Late last week and over the weekend, New York City newspapers, including the New York Times and Wall Street Journal, published the value-added scores (teacher data reports) for thousands of the city’s teachers. Prior to this release, I and others argued that the newspapers should present margins of error along with the estimates. To their credit, both papers did so.
In the Times’ version, for example, each individual teacher’s value-added score (converted to a percentile rank) is presented graphically, for math and reading, in both 2010 and over a teacher’s “career” (averaged across previous years), along with the margins of error. In addition, both papers provided descriptions and warnings about the imprecision in the results. So, while the decision to publish was still, in my personal view, a terrible mistake, the papers at least make a good faith attempt to highlight the imprecision.

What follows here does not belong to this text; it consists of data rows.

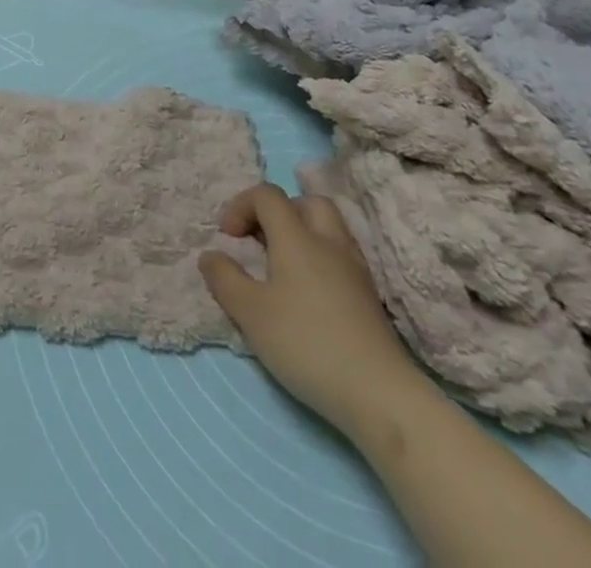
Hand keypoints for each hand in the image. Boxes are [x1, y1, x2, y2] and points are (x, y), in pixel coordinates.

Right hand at [199, 184, 424, 438]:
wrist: (380, 395)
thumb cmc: (307, 345)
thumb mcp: (250, 313)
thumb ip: (225, 279)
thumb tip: (210, 255)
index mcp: (296, 238)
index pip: (267, 195)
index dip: (241, 205)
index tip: (228, 237)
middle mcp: (328, 242)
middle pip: (305, 202)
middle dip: (278, 212)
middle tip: (261, 241)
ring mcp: (355, 269)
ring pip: (329, 228)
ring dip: (302, 234)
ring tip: (283, 266)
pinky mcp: (370, 297)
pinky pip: (341, 256)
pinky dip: (321, 259)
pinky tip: (310, 293)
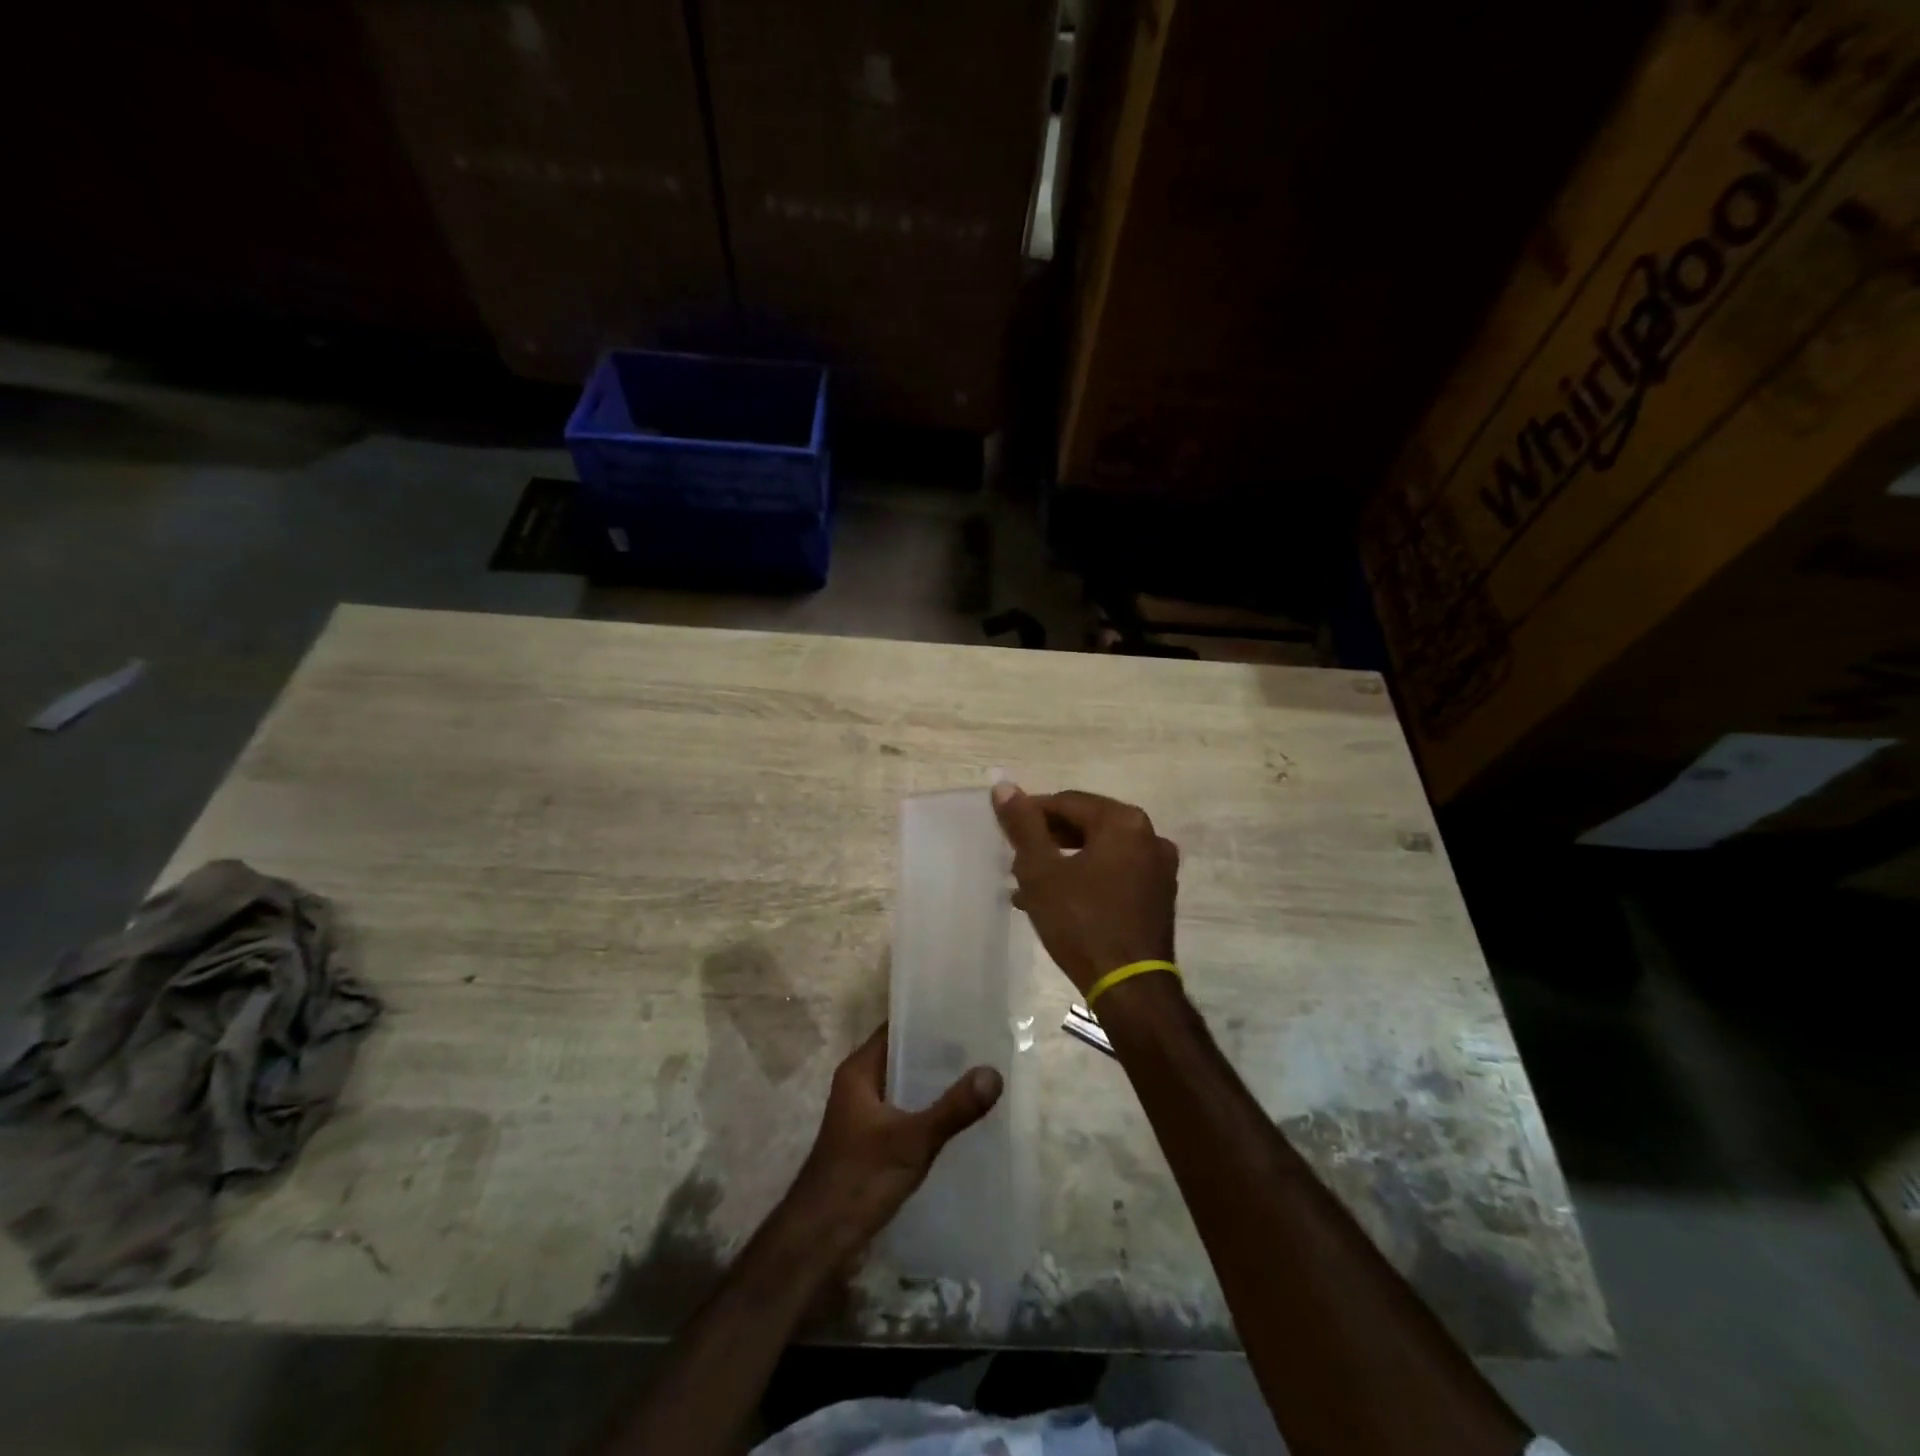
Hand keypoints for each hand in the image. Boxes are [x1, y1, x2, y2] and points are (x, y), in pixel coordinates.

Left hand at [785, 1025, 1002, 1259]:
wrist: (820, 1240)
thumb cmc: (860, 1178)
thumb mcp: (912, 1141)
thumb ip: (953, 1109)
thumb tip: (993, 1073)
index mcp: (859, 1070)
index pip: (895, 1027)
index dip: (927, 1017)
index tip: (965, 1011)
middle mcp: (859, 1084)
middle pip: (902, 1054)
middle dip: (938, 1050)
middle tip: (981, 1042)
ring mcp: (864, 1112)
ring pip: (904, 1083)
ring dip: (933, 1080)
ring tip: (976, 1073)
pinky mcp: (872, 1138)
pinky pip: (904, 1108)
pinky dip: (926, 1106)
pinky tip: (956, 1114)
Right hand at [991, 783, 1179, 994]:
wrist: (1130, 987)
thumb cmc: (1081, 922)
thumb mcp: (1041, 871)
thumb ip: (1023, 825)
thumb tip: (1003, 785)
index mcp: (1123, 821)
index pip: (1066, 802)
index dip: (1031, 814)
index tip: (1005, 833)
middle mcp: (1149, 836)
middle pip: (1086, 824)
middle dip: (1047, 840)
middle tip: (1015, 860)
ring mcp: (1159, 868)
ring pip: (1099, 851)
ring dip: (1063, 862)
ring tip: (1027, 885)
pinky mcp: (1159, 896)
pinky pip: (1115, 873)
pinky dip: (1086, 878)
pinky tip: (1056, 902)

That said, they also published data from the city that use teachers’ value-added scores to label them as one of five categories: low, below average, average, above average or high. The Times did this only at the school level (i.e., the percent of each school’s teachers that are “above average” or “high”), while the Journal actually labeled each individual teacher. Presumably, most people who view the databases, particularly the Journal's, will rely heavily on these categorical ratings, as they are easier to understand than percentile ranks surrounded by error margins. The inherent problems with these ratings are what I’d like to discuss, as they illustrate important concepts about estimation error and what can be done about it.